*ABOUT THIS EXERCISE*. Update the data below by replacing every "chart" with "graph" and keeping everything else the same. Leave the pictures out of your answer.

[Data items]
%%
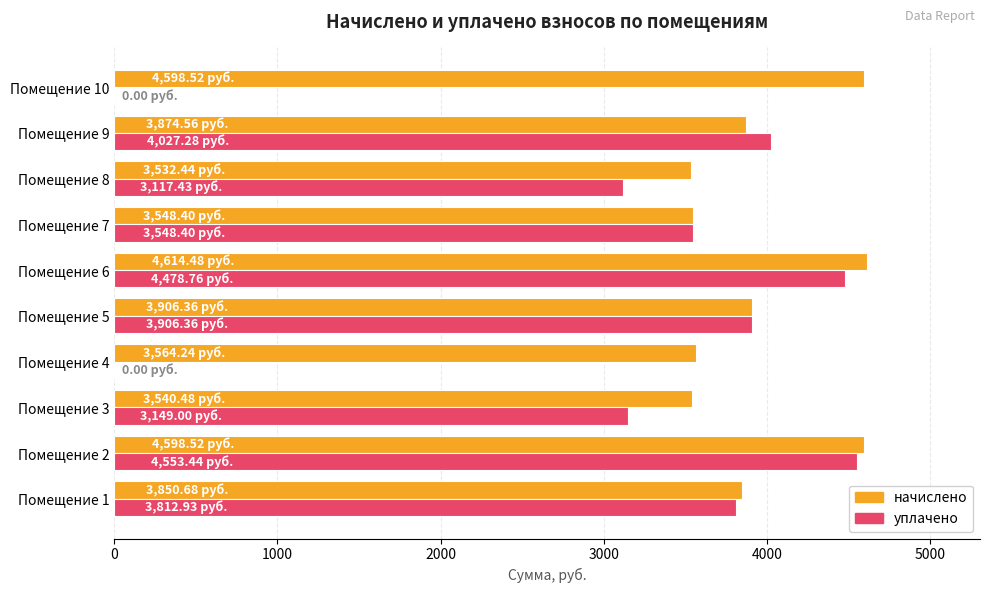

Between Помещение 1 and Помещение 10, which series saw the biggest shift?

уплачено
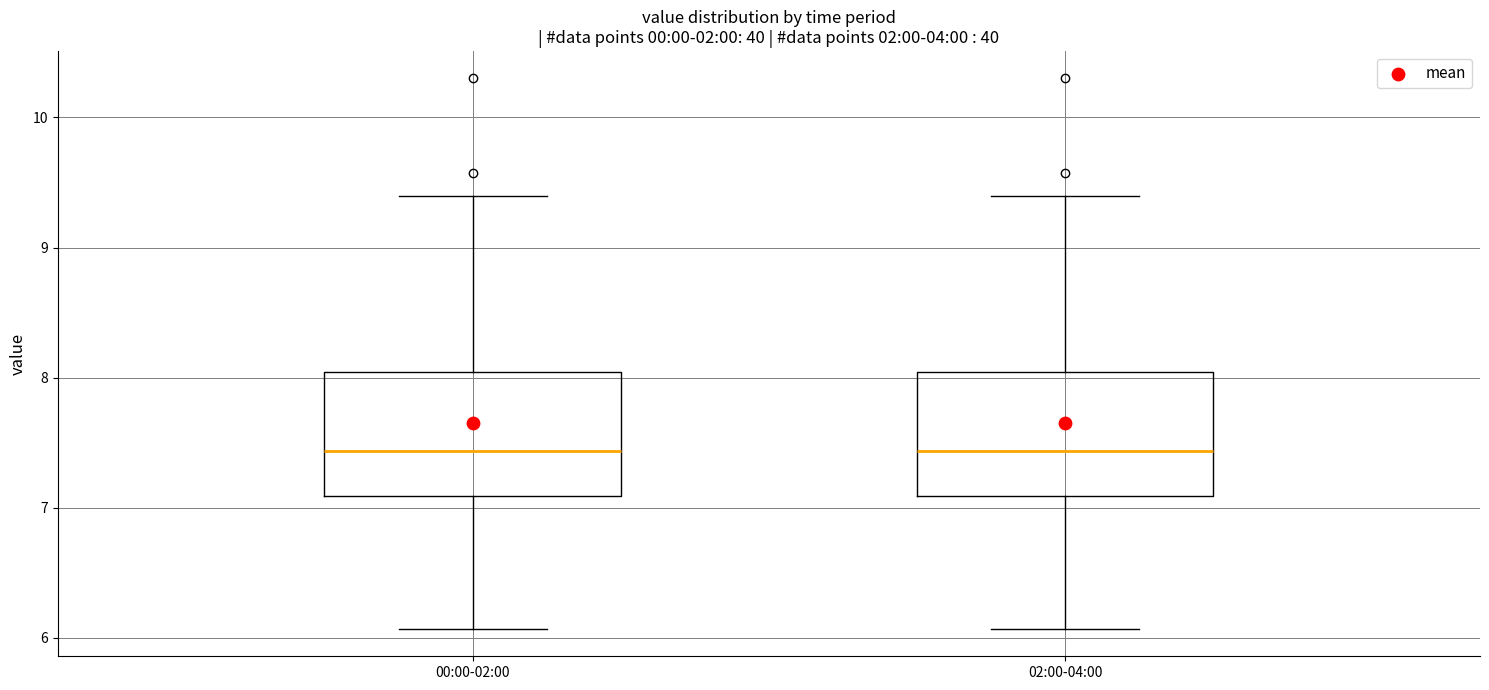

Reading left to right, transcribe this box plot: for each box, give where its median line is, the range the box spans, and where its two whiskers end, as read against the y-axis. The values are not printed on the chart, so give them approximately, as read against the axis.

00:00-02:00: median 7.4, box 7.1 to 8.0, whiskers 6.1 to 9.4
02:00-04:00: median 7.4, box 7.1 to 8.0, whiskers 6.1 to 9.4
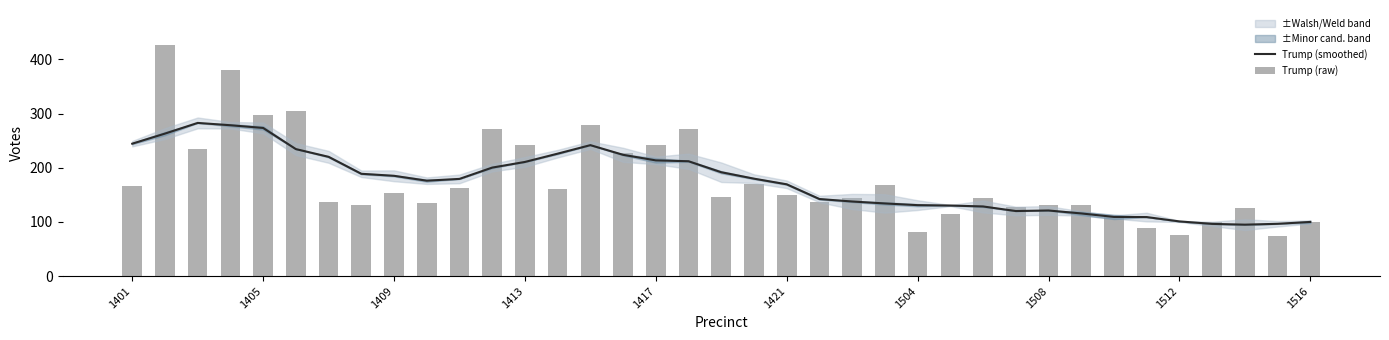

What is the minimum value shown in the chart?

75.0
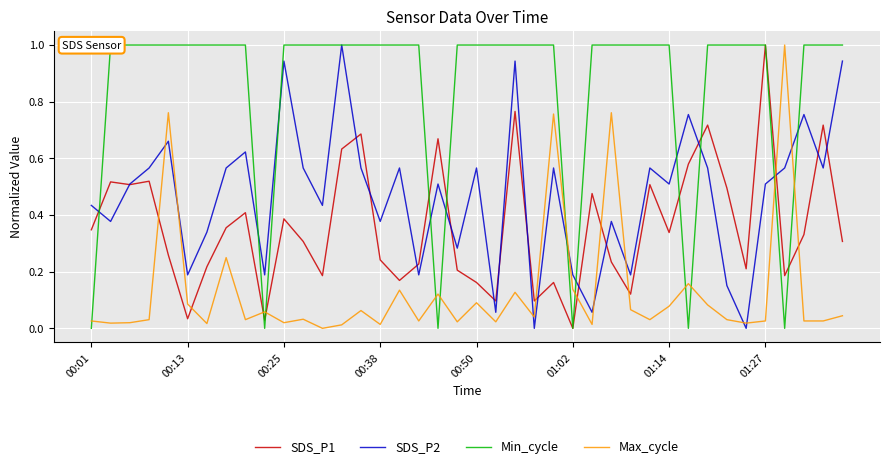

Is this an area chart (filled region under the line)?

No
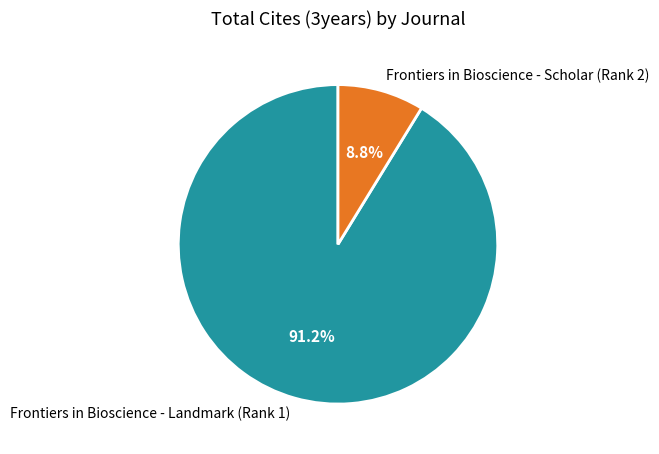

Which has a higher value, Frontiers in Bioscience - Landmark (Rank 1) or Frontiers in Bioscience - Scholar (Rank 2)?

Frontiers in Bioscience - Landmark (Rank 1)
%%
*RESPONSE AREA*.
Between Помещение 1 and Помещение 10, which series saw the biggest shift?

уплачено

Reading left to right, transcribe this box plot: for each box, give where its median line is, the range the box spans, and where its two whiskers end, as read against the y-axis. The values are not printed on the graph, so give them approximately, as read against the axis.

00:00-02:00: median 7.4, box 7.1 to 8.0, whiskers 6.1 to 9.4
02:00-04:00: median 7.4, box 7.1 to 8.0, whiskers 6.1 to 9.4

What is the minimum value shown in the graph?

75.0

Is this an area graph (filled region under the line)?

No

Which has a higher value, Frontiers in Bioscience - Landmark (Rank 1) or Frontiers in Bioscience - Scholar (Rank 2)?

Frontiers in Bioscience - Landmark (Rank 1)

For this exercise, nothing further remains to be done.